- [Task statement]:
Reproduce each line of all the items below verbatim, in the same order.

## begin

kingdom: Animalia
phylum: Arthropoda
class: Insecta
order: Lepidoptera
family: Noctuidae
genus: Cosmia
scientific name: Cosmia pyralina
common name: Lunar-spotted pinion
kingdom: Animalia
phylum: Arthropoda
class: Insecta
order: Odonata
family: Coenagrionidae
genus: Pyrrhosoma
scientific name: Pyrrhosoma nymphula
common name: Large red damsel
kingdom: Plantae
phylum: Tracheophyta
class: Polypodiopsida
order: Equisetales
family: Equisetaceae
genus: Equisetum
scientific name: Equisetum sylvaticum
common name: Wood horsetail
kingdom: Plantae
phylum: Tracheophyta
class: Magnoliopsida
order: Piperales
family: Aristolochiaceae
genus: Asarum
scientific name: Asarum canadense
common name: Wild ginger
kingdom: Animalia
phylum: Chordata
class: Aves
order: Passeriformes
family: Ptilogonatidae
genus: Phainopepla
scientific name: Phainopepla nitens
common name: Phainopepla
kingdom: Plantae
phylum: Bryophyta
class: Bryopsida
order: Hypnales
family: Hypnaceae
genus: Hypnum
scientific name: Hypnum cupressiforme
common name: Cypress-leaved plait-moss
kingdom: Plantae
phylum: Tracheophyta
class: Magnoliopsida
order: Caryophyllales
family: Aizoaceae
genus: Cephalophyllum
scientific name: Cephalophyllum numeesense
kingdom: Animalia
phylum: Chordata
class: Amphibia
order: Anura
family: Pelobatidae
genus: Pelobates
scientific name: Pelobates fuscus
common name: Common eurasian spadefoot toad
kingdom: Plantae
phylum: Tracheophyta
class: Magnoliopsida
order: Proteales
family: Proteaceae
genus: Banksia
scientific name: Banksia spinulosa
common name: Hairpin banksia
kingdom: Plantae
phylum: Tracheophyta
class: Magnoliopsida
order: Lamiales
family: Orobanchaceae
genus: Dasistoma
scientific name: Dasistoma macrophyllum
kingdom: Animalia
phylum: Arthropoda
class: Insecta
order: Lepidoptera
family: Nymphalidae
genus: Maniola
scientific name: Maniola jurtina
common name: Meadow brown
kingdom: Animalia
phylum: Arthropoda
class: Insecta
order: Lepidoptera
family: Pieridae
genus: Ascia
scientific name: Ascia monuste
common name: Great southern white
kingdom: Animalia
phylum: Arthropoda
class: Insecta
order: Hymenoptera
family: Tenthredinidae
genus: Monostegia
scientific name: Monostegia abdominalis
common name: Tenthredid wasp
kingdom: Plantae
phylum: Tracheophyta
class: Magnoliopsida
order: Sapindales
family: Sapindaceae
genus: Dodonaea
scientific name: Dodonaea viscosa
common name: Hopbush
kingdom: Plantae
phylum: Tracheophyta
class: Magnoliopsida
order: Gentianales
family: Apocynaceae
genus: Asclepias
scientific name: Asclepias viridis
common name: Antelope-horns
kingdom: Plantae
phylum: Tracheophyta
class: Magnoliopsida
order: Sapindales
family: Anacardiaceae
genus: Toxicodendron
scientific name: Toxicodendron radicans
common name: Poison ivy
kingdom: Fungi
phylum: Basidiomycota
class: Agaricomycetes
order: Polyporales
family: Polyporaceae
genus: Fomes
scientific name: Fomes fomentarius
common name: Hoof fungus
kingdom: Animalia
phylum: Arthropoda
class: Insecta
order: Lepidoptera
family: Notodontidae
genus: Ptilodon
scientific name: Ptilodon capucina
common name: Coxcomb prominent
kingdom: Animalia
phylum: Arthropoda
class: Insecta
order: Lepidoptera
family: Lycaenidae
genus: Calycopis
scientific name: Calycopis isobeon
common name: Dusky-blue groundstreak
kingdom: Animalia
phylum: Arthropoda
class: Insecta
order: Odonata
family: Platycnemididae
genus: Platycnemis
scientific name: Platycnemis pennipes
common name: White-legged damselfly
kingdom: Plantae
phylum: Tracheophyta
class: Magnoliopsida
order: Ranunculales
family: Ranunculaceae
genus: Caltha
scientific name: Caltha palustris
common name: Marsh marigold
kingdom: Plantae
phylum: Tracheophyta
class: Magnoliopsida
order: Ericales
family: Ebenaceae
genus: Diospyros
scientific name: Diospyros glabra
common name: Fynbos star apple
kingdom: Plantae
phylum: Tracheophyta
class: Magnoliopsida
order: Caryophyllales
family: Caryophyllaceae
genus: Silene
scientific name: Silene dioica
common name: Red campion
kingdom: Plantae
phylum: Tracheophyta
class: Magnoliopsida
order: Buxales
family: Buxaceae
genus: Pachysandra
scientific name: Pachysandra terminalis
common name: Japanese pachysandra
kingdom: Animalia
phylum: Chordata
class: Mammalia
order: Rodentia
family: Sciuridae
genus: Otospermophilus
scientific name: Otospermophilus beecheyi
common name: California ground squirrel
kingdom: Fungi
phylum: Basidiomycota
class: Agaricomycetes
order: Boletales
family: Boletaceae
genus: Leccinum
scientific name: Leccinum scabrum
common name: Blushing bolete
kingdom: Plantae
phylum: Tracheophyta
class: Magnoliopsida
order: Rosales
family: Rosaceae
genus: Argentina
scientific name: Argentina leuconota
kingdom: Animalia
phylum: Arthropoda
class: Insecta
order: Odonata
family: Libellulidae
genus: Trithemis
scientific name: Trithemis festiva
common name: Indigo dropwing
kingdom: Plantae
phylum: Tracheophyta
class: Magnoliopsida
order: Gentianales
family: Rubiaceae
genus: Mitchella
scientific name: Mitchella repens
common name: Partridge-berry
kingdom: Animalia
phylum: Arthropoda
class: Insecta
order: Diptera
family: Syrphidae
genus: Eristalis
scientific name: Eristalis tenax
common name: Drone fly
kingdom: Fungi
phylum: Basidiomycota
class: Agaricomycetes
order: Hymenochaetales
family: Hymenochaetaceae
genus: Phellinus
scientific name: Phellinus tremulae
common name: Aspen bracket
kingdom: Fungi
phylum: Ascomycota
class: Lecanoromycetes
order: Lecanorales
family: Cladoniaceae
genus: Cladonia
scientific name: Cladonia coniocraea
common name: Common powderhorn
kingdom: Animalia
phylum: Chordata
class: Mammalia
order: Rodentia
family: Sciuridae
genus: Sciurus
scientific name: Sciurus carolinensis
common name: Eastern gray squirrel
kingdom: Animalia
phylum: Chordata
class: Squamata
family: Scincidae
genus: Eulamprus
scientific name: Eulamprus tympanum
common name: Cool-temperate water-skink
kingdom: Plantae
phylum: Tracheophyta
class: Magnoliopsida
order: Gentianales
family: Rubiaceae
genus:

## end

- [Reply to the task]:
kingdom: Animalia
phylum: Arthropoda
class: Insecta
order: Lepidoptera
family: Noctuidae
genus: Cosmia
scientific name: Cosmia pyralina
common name: Lunar-spotted pinion
kingdom: Animalia
phylum: Arthropoda
class: Insecta
order: Odonata
family: Coenagrionidae
genus: Pyrrhosoma
scientific name: Pyrrhosoma nymphula
common name: Large red damsel
kingdom: Plantae
phylum: Tracheophyta
class: Polypodiopsida
order: Equisetales
family: Equisetaceae
genus: Equisetum
scientific name: Equisetum sylvaticum
common name: Wood horsetail
kingdom: Plantae
phylum: Tracheophyta
class: Magnoliopsida
order: Piperales
family: Aristolochiaceae
genus: Asarum
scientific name: Asarum canadense
common name: Wild ginger
kingdom: Animalia
phylum: Chordata
class: Aves
order: Passeriformes
family: Ptilogonatidae
genus: Phainopepla
scientific name: Phainopepla nitens
common name: Phainopepla
kingdom: Plantae
phylum: Bryophyta
class: Bryopsida
order: Hypnales
family: Hypnaceae
genus: Hypnum
scientific name: Hypnum cupressiforme
common name: Cypress-leaved plait-moss
kingdom: Plantae
phylum: Tracheophyta
class: Magnoliopsida
order: Caryophyllales
family: Aizoaceae
genus: Cephalophyllum
scientific name: Cephalophyllum numeesense
kingdom: Animalia
phylum: Chordata
class: Amphibia
order: Anura
family: Pelobatidae
genus: Pelobates
scientific name: Pelobates fuscus
common name: Common eurasian spadefoot toad
kingdom: Plantae
phylum: Tracheophyta
class: Magnoliopsida
order: Proteales
family: Proteaceae
genus: Banksia
scientific name: Banksia spinulosa
common name: Hairpin banksia
kingdom: Plantae
phylum: Tracheophyta
class: Magnoliopsida
order: Lamiales
family: Orobanchaceae
genus: Dasistoma
scientific name: Dasistoma macrophyllum
kingdom: Animalia
phylum: Arthropoda
class: Insecta
order: Lepidoptera
family: Nymphalidae
genus: Maniola
scientific name: Maniola jurtina
common name: Meadow brown
kingdom: Animalia
phylum: Arthropoda
class: Insecta
order: Lepidoptera
family: Pieridae
genus: Ascia
scientific name: Ascia monuste
common name: Great southern white
kingdom: Animalia
phylum: Arthropoda
class: Insecta
order: Hymenoptera
family: Tenthredinidae
genus: Monostegia
scientific name: Monostegia abdominalis
common name: Tenthredid wasp
kingdom: Plantae
phylum: Tracheophyta
class: Magnoliopsida
order: Sapindales
family: Sapindaceae
genus: Dodonaea
scientific name: Dodonaea viscosa
common name: Hopbush
kingdom: Plantae
phylum: Tracheophyta
class: Magnoliopsida
order: Gentianales
family: Apocynaceae
genus: Asclepias
scientific name: Asclepias viridis
common name: Antelope-horns
kingdom: Plantae
phylum: Tracheophyta
class: Magnoliopsida
order: Sapindales
family: Anacardiaceae
genus: Toxicodendron
scientific name: Toxicodendron radicans
common name: Poison ivy
kingdom: Fungi
phylum: Basidiomycota
class: Agaricomycetes
order: Polyporales
family: Polyporaceae
genus: Fomes
scientific name: Fomes fomentarius
common name: Hoof fungus
kingdom: Animalia
phylum: Arthropoda
class: Insecta
order: Lepidoptera
family: Notodontidae
genus: Ptilodon
scientific name: Ptilodon capucina
common name: Coxcomb prominent
kingdom: Animalia
phylum: Arthropoda
class: Insecta
order: Lepidoptera
family: Lycaenidae
genus: Calycopis
scientific name: Calycopis isobeon
common name: Dusky-blue groundstreak
kingdom: Animalia
phylum: Arthropoda
class: Insecta
order: Odonata
family: Platycnemididae
genus: Platycnemis
scientific name: Platycnemis pennipes
common name: White-legged damselfly
kingdom: Plantae
phylum: Tracheophyta
class: Magnoliopsida
order: Ranunculales
family: Ranunculaceae
genus: Caltha
scientific name: Caltha palustris
common name: Marsh marigold
kingdom: Plantae
phylum: Tracheophyta
class: Magnoliopsida
order: Ericales
family: Ebenaceae
genus: Diospyros
scientific name: Diospyros glabra
common name: Fynbos star apple
kingdom: Plantae
phylum: Tracheophyta
class: Magnoliopsida
order: Caryophyllales
family: Caryophyllaceae
genus: Silene
scientific name: Silene dioica
common name: Red campion
kingdom: Plantae
phylum: Tracheophyta
class: Magnoliopsida
order: Buxales
family: Buxaceae
genus: Pachysandra
scientific name: Pachysandra terminalis
common name: Japanese pachysandra
kingdom: Animalia
phylum: Chordata
class: Mammalia
order: Rodentia
family: Sciuridae
genus: Otospermophilus
scientific name: Otospermophilus beecheyi
common name: California ground squirrel
kingdom: Fungi
phylum: Basidiomycota
class: Agaricomycetes
order: Boletales
family: Boletaceae
genus: Leccinum
scientific name: Leccinum scabrum
common name: Blushing bolete
kingdom: Plantae
phylum: Tracheophyta
class: Magnoliopsida
order: Rosales
family: Rosaceae
genus: Argentina
scientific name: Argentina leuconota
kingdom: Animalia
phylum: Arthropoda
class: Insecta
order: Odonata
family: Libellulidae
genus: Trithemis
scientific name: Trithemis festiva
common name: Indigo dropwing
kingdom: Plantae
phylum: Tracheophyta
class: Magnoliopsida
order: Gentianales
family: Rubiaceae
genus: Mitchella
scientific name: Mitchella repens
common name: Partridge-berry
kingdom: Animalia
phylum: Arthropoda
class: Insecta
order: Diptera
family: Syrphidae
genus: Eristalis
scientific name: Eristalis tenax
common name: Drone fly
kingdom: Fungi
phylum: Basidiomycota
class: Agaricomycetes
order: Hymenochaetales
family: Hymenochaetaceae
genus: Phellinus
scientific name: Phellinus tremulae
common name: Aspen bracket
kingdom: Fungi
phylum: Ascomycota
class: Lecanoromycetes
order: Lecanorales
family: Cladoniaceae
genus: Cladonia
scientific name: Cladonia coniocraea
common name: Common powderhorn
kingdom: Animalia
phylum: Chordata
class: Mammalia
order: Rodentia
family: Sciuridae
genus: Sciurus
scientific name: Sciurus carolinensis
common name: Eastern gray squirrel
kingdom: Animalia
phylum: Chordata
class: Squamata
family: Scincidae
genus: Eulamprus
scientific name: Eulamprus tympanum
common name: Cool-temperate water-skink
kingdom: Plantae
phylum: Tracheophyta
class: Magnoliopsida
order: Gentianales
family: Rubiaceae
genus:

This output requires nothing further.